-------- Records for this task --------

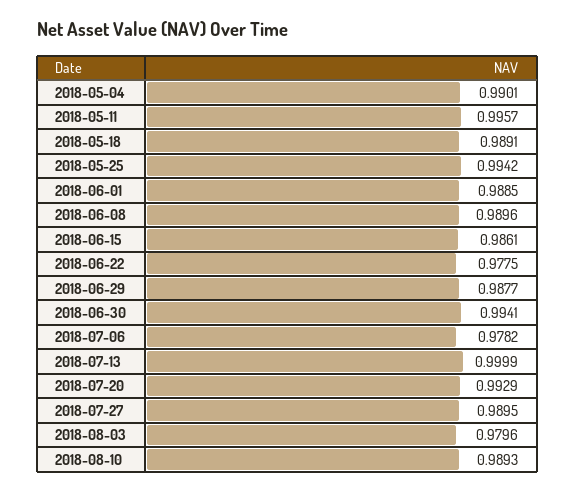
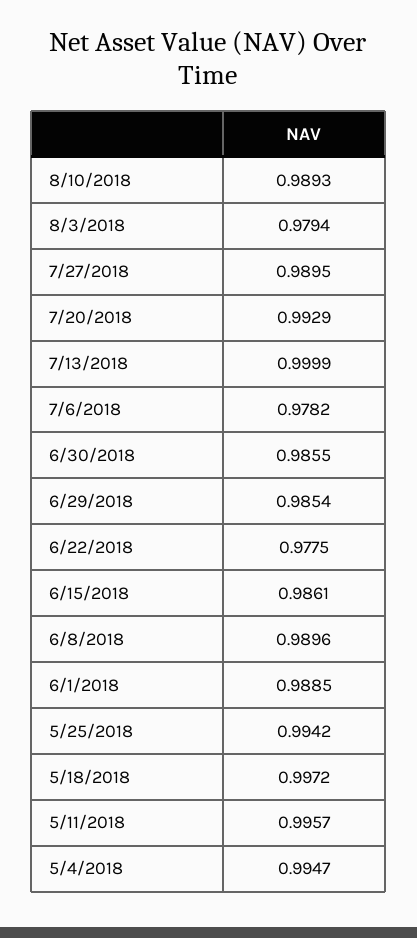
2018-05-04: 0.9901 -> 0.9947
2018-05-18: 0.9891 -> 0.9972
2018-06-29: 0.9877 -> 0.9854
2018-06-30: 0.9941 -> 0.9855
2018-08-03: 0.9796 -> 0.9794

--------

◆ **What is expected**
Each line above is to be copied exactly, and the pictures are to be dropped.

◆ **Your response**
2018-05-04: 0.9901 -> 0.9947
2018-05-18: 0.9891 -> 0.9972
2018-06-29: 0.9877 -> 0.9854
2018-06-30: 0.9941 -> 0.9855
2018-08-03: 0.9796 -> 0.9794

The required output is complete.